* **Task prompt**
Lines in the entries below where the word "Qipo" shows up should each be copied.

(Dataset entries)
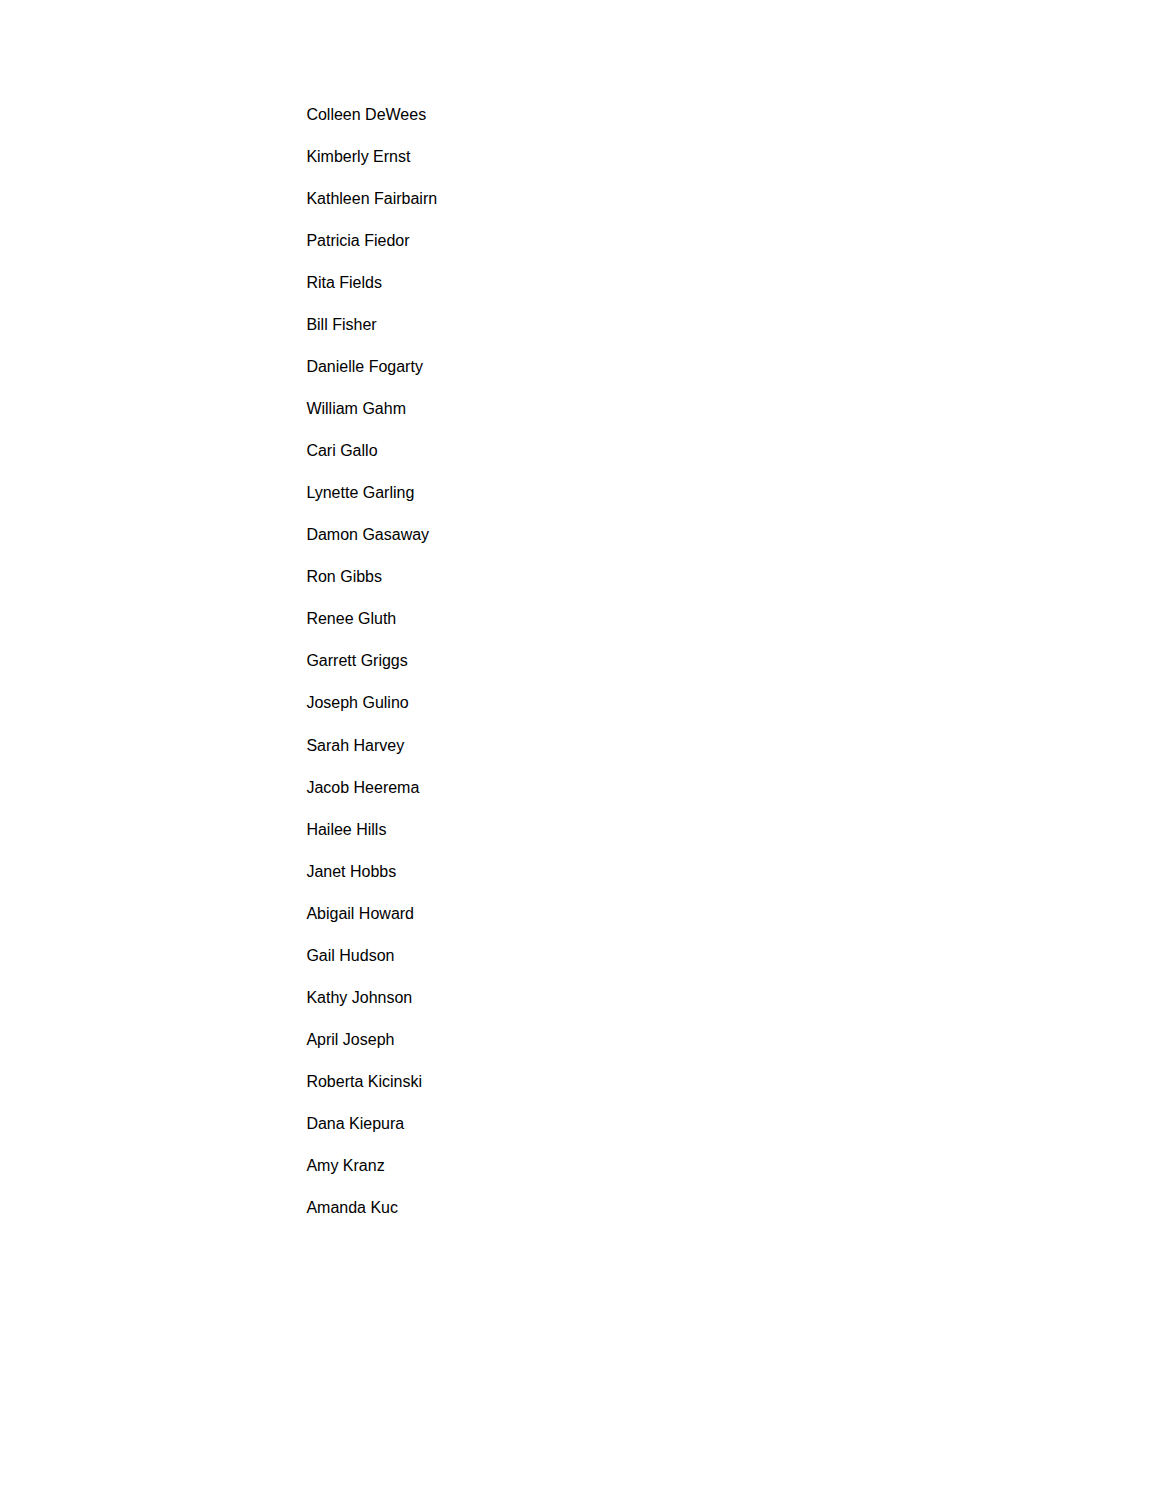Colleen DeWees
Kimberly Ernst
Kathleen Fairbairn
Patricia Fiedor
Rita Fields
Bill Fisher
Danielle Fogarty
William Gahm
Cari Gallo
Lynette Garling
Damon Gasaway
Ron Gibbs
Renee Gluth
Garrett Griggs
Joseph Gulino
Sarah Harvey
Jacob Heerema
Hailee Hills
Janet Hobbs
Abigail Howard
Gail Hudson
Kathy Johnson
April Joseph
Roberta Kicinski
Dana Kiepura
Amy Kranz
Amanda Kuc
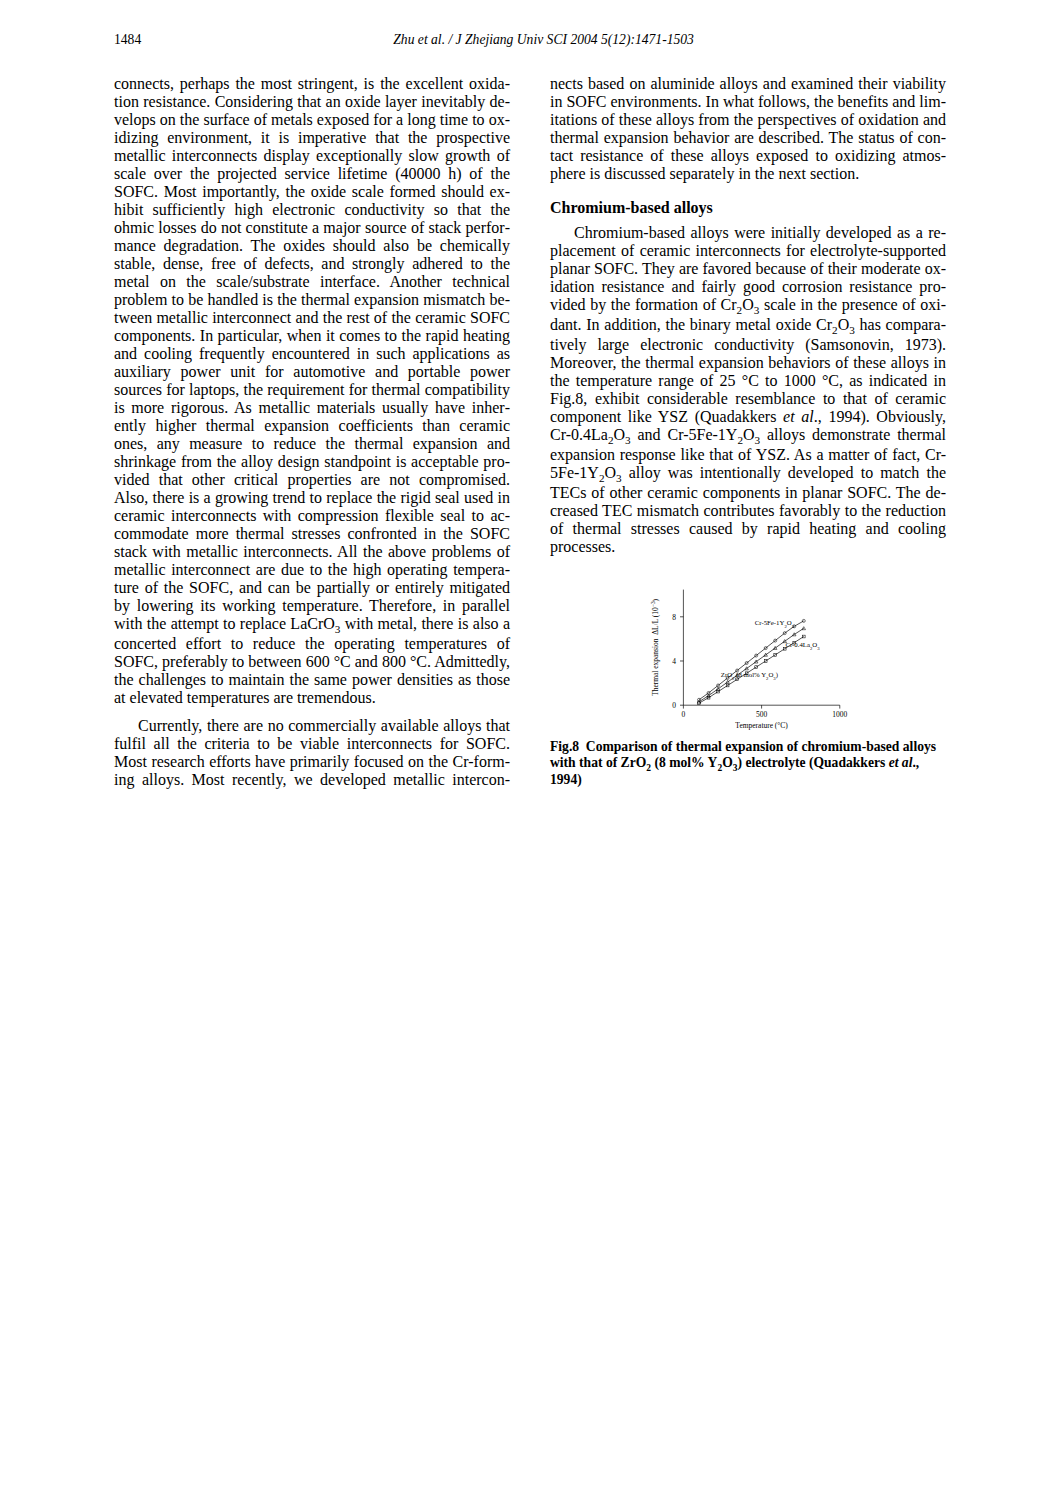1484 Zhu et al. / J Zhejiang Univ SCI 2004 5(12):1471-1503
connects, perhaps the most stringent, is the excellent oxidation resistance. Considering that an oxide layer inevitably develops on the surface of metals exposed for a long time to oxidizing environment, it is imperative that the prospective metallic interconnects display exceptionally slow growth of scale over the projected service lifetime (40000 h) of the SOFC. Most importantly, the oxide scale formed should exhibit sufficiently high electronic conductivity so that the ohmic losses do not constitute a major source of stack performance degradation. The oxides should also be chemically stable, dense, free of defects, and strongly adhered to the metal on the scale/substrate interface. Another technical problem to be handled is the thermal expansion mismatch between metallic interconnect and the rest of the ceramic SOFC components. In particular, when it comes to the rapid heating and cooling frequently encountered in such applications as auxiliary power unit for automotive and portable power sources for laptops, the requirement for thermal compatibility is more rigorous. As metallic materials usually have inherently higher thermal expansion coefficients than ceramic ones, any measure to reduce the thermal expansion and shrinkage from the alloy design standpoint is acceptable provided that other critical properties are not compromised. Also, there is a growing trend to replace the rigid seal used in ceramic interconnects with compression flexible seal to accommodate more thermal stresses confronted in the SOFC stack with metallic interconnects. All the above problems of metallic interconnect are due to the high operating temperature of the SOFC, and can be partially or entirely mitigated by lowering its working temperature. Therefore, in parallel with the attempt to replace LaCrO3 with metal, there is also a concerted effort to reduce the operating temperatures of SOFC, preferably to between 600 °C and 800 °C. Admittedly, the challenges to maintain the same power densities as those at elevated temperatures are tremendous.
Currently, there are no commercially available alloys that fulfil all the criteria to be viable interconnects for SOFC. Most research efforts have primarily focused on the Cr-forming alloys. Most recently, we developed metallic interconnects based on aluminide alloys and examined their viability in SOFC environments. In what follows, the benefits and limitations of these alloys from the perspectives of oxidation and thermal expansion behavior are described. The status of contact resistance of these alloys exposed to oxidizing atmosphere is discussed separately in the next section.
Chromium-based alloys
Chromium-based alloys were initially developed as a replacement of ceramic interconnects for electrolyte-supported planar SOFC. They are favored because of their moderate oxidation resistance and fairly good corrosion resistance provided by the formation of Cr2O3 scale in the presence of oxidant. In addition, the binary metal oxide Cr2O3 has comparatively large electronic conductivity (Samsonovin, 1973). Moreover, the thermal expansion behaviors of these alloys in the temperature range of 25 °C to 1000 °C, as indicated in Fig.8, exhibit considerable resemblance to that of ceramic component like YSZ (Quadakkers et al., 1994). Obviously, Cr-0.4La2O3 and Cr-5Fe-1Y2O3 alloys demonstrate thermal expansion response like that of YSZ. As a matter of fact, Cr-5Fe-1Y2O3 alloy was intentionally developed to match the TECs of other ceramic components in planar SOFC. The decreased TEC mismatch contributes favorably to the reduction of thermal stresses caused by rapid heating and cooling processes.
0 500 1000 Temperature (°C) 0 4 8 Thermal expansion ΔL/L (10−3) Cr-5Fe-1Y2O3 Cr-0.4La2O3 ZrO2 (8 mol% Y2O3)
Fig.8 Comparison of thermal expansion of chromium-based alloys with that of ZrO2 (8 mol% Y2O3) electrolyte (Quadakkers et al., 1994)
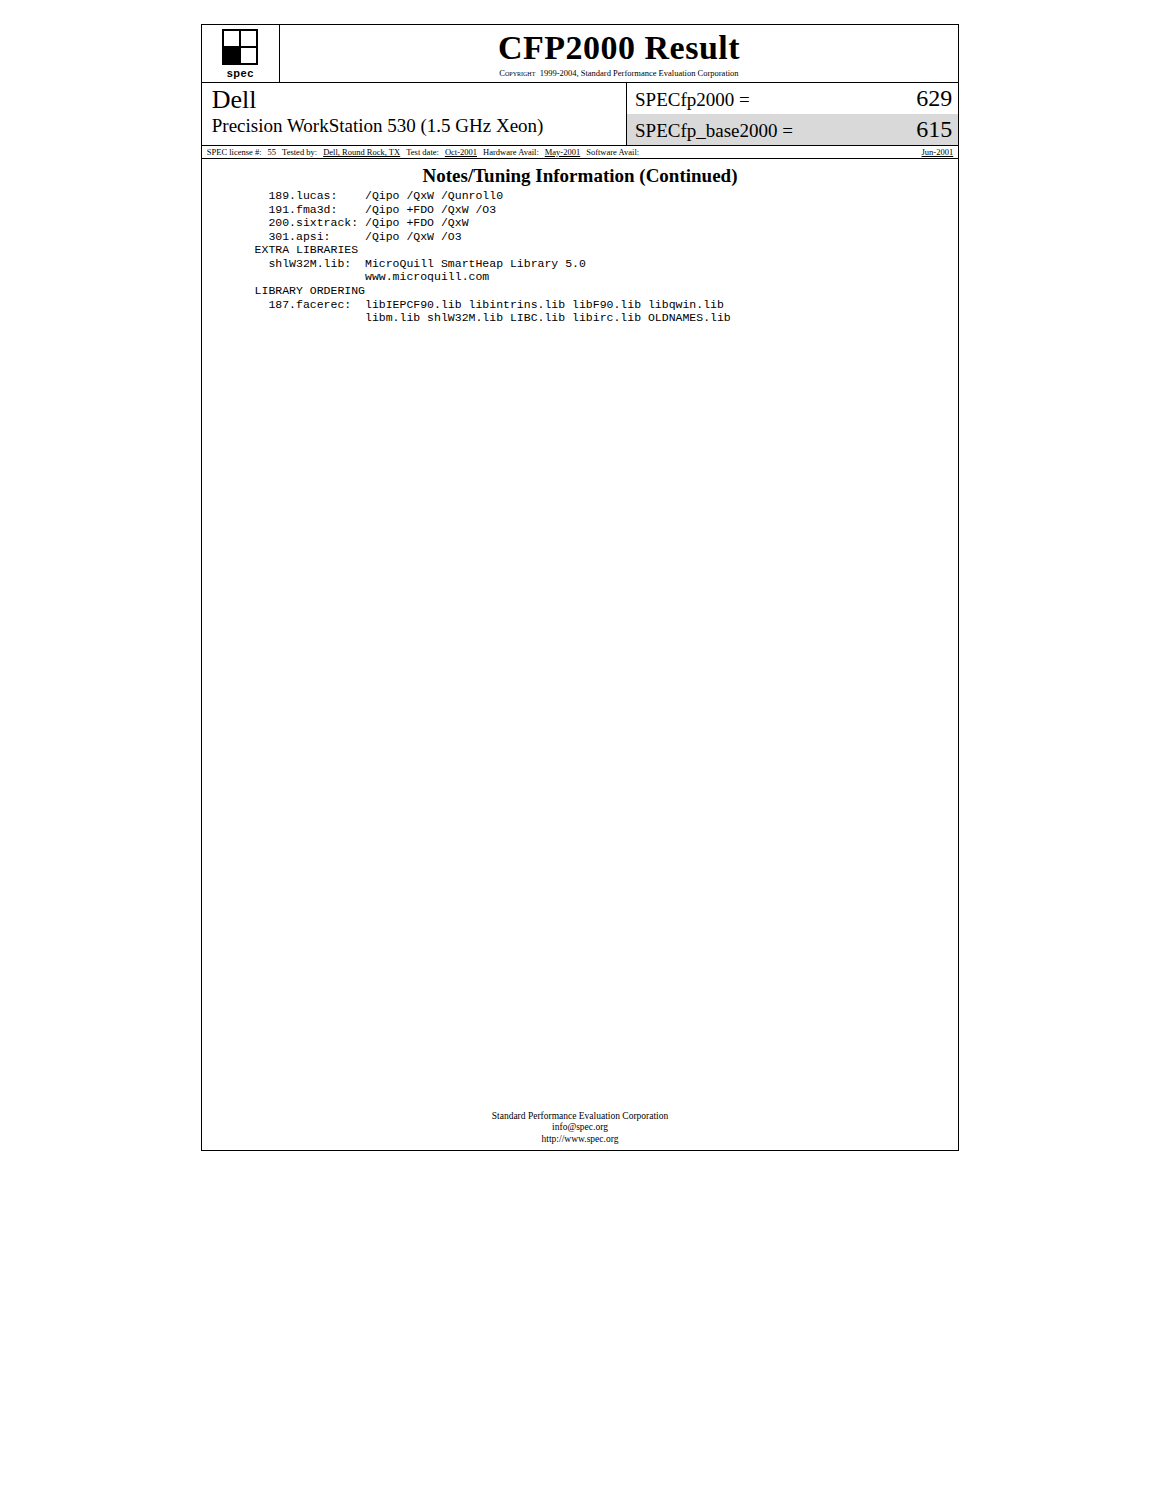spec
CFP2000 Result
Copyright 1999-2004, Standard Performance Evaluation Corporation
Dell
Precision WorkStation 530 (1.5 GHz Xeon)
SPECfp2000 =
629
SPECfp_base2000 =
615
SPEC license #: 55 Tested by: Dell, Round Rock, TX Test date: Oct-2001 Hardware Avail: May-2001 Software Avail: Jun-2001
Notes/Tuning Information (Continued)
  189.lucas:    /Qipo /QxW /Qunroll0
  191.fma3d:    /Qipo +FDO /QxW /O3
  200.sixtrack: /Qipo +FDO /QxW
  301.apsi:     /Qipo /QxW /O3
EXTRA LIBRARIES
  shlW32M.lib:  MicroQuill SmartHeap Library 5.0
                www.microquill.com
LIBRARY ORDERING
  187.facerec:  libIEPCF90.lib libintrins.lib libF90.lib libqwin.lib
                libm.lib shlW32M.lib LIBC.lib libirc.lib OLDNAMES.lib
Standard Performance Evaluation Corporation
info@spec.org
http://www.spec.org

* **Answer below**
  189.lucas:    /Qipo /QxW /Qunroll0
  191.fma3d:    /Qipo +FDO /QxW /O3
  200.sixtrack: /Qipo +FDO /QxW
  301.apsi:     /Qipo /QxW /O3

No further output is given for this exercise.